Maintaining a module on npm can be a little daunting. For modules with lots of dependencies, the task of keeping them up-to-date can be time consuming. These two handy modules are must-haves for making the process quick and easy, install them globally to get the best effect:
npm install -g nsp
The node security project maintains a database of security vulnerabilities in modules on npm. The
nsp module will audit your package.json (or npm-shrinkwrap.json) file to check if any of your current dependencies have known vulnerabilities.

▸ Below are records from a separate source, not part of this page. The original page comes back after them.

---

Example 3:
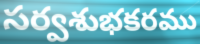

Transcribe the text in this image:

సర్వశుభకరము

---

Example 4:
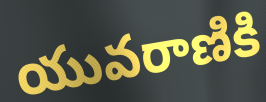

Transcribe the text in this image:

యువరాణికి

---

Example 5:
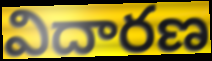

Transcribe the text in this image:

విదారణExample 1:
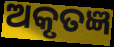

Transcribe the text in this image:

ଅକୃତଜ୍ଞ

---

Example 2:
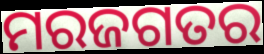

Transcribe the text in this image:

ମରଜଗତର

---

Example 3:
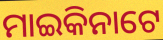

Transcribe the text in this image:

ମାଇକିନାଟେ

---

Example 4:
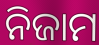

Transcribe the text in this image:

ନିଜାମ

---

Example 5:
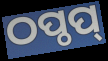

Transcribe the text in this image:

ଠପ୍ଠପ୍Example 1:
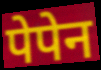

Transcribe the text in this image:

पेपेन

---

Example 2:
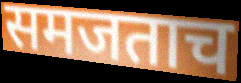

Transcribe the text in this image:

समजताच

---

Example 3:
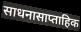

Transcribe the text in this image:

साधनासाप्ताहिक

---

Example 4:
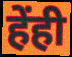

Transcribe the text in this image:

हेंही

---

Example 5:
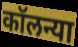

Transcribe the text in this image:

कॉलन्या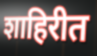
शाहिरीत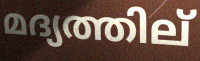
മദ്യത്തില്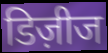
डिज़ीज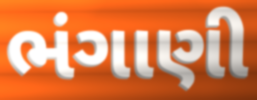
ભંગાણીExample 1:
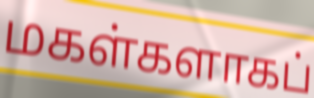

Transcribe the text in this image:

Vulnerabilities tend to get patched up pretty quick. Knowing about them gives you the choice to upgrade, or find an alternative dependency to keep your code secure.
npm install -g npm-check
This is the missing module for maintainers.

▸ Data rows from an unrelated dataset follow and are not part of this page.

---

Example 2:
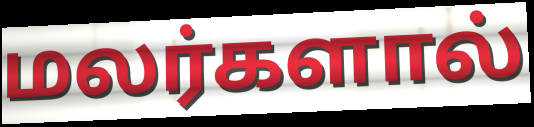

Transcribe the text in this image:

மலர்களால்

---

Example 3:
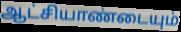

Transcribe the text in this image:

ஆட்சியாண்டையும்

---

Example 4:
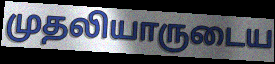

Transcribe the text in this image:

முதலியாருடைய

npm-check uses semver to output how far out-of-date your dependencies are, and also reports on modules that seem to be unused.
If you've reviewed your dependencies and decided it's time to do some updates you can run
npm-check -u to get an interactive upgrade experience! Mark the modules you want to upgrade with a space, then hit enter and npm-check will fix up your package.json, as well as run
npm install AND finally, it reminds you to run your test suite at the end. Pure awesome.

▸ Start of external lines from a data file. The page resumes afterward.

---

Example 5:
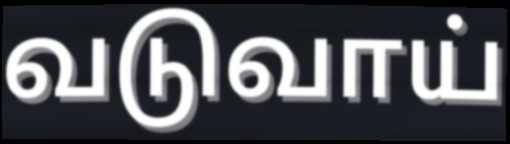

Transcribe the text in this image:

வடுவாய்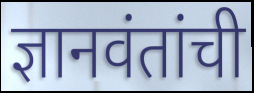
ज्ञानवंतांचीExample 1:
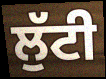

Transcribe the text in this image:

ਲੁੱਟੀ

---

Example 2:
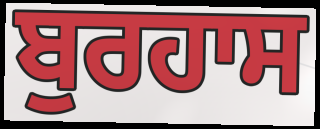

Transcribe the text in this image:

ਬੁਰਹਾਸ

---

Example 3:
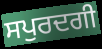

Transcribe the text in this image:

ਸਪੁਰਦਗੀ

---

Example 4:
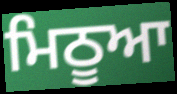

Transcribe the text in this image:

ਮਿਠੂਆ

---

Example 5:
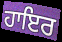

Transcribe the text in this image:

ਹਾਇਰ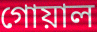
গোয়াল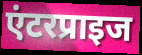
एंटरप्राइज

Back in February, I watched Dan Hough's talk on npm module maintenance best practice at LNUG. The talk was also distilled into a handy blog post. There were two key take-aways that I wanted to reiterate:
Don't overlook CONTRIBUTING.md
CONTRIBUTING.md file is a much under-used feature. It's the first thing I look for when I visit a new repo and usually I'm hunting for info on the project's preferred medium for questions, as every project is different. It's always worth taking two minutes to include one, even if it just says 'Please contribute'. It really helps to give new would-be-contributors like me confidence to get involved.
shrinkwrap for releases
The importance and usefulness of npm-shrinkwrap cannot be understated. I recently started shipping an
npm-shrinkwrap.json file with the released versions of Ghost, which helps to ensure everyone gets the same experience. Most importantly, it eliminates tricky bugs caused by dependencies getting accidental breaking changes.
Admittedly, we still don't use it in the master branch because managing the checked-in file is a bit clunky, especially with a fast-moving codebase. However, we'll likely review this as the project matures.